Tongue-eating parasite: scientists have found it in fish's mouth
Tongue-eating parasite: scientists have found it in fish's mouth

Tongue-eating parasite: scientists have found it in fish's mouth

Tongue-eating parasite: scientists have found it in fish's mouth

The scientists discovered a new type of parasite. The purple-colored, beetle-like creature is a crustacean species. It settles in the mouth of a fish, eating its tongue and ultimately causing the death of its host. The discovery was made while studying the skulls of wrasses - ray-finned fish. The biologists found that the parasite, eating the tongue of the fish, actually replaced that organ.

The accidental discovery will help science to stimulate a further research on different types of parasites. It turned out that the new species can be found in different ecosystems, since it adapts perfectly in the host's body.

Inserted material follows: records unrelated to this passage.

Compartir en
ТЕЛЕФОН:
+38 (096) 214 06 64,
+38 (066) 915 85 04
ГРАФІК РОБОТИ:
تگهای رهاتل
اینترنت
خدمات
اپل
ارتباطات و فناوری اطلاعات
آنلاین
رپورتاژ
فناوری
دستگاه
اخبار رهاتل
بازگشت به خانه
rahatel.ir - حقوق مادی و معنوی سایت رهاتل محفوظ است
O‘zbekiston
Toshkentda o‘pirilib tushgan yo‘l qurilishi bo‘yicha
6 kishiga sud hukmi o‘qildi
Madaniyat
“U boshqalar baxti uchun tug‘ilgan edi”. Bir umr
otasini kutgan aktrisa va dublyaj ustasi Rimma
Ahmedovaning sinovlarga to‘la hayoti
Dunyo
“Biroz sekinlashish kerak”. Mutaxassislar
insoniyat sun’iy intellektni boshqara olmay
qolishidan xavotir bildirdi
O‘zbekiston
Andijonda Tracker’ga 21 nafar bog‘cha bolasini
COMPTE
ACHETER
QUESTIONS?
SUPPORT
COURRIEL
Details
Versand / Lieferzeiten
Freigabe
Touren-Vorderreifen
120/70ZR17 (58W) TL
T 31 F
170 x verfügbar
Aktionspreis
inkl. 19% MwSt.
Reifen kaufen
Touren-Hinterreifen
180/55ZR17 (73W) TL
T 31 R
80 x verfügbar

But so far its main habitat wasn't determined list at the Rice University. The study of the development of various traits in fish represents an excellent evolutionary model, since they account for half of all vertebrate species. Wrashers are the second largest family of fish, and Evans is creating 3D models of their skeletons to test some evolutionary hypotheses.

The biologist said that he was able to scan nearly 200 different fish species, and in some of them he found an unexpected surprise. For example, in the mouth of a wrasse, he noticed an empty space that only a parasite can leave behind.

On closer examination, it turned out that the foreign organism was actually a carnivorous individual, a parasitic isopod, which is a species of crustacean. Such parasites traditionally invisibly invade the gills and settle on the tongue, using blood vessels for nutrition.


They suck the blood of the owner until the fish dies. With this, they actually replace the language. According to the biologist, this find and the discovery made were shocking for him and the scientific world. Almost nothing is known about such parasites.

But the characteristics of their organisms show that such parasites can be found anywhere. Continuing his research, the scientist discovered 71 more subspecies of the new organism, and they all have biological similarities.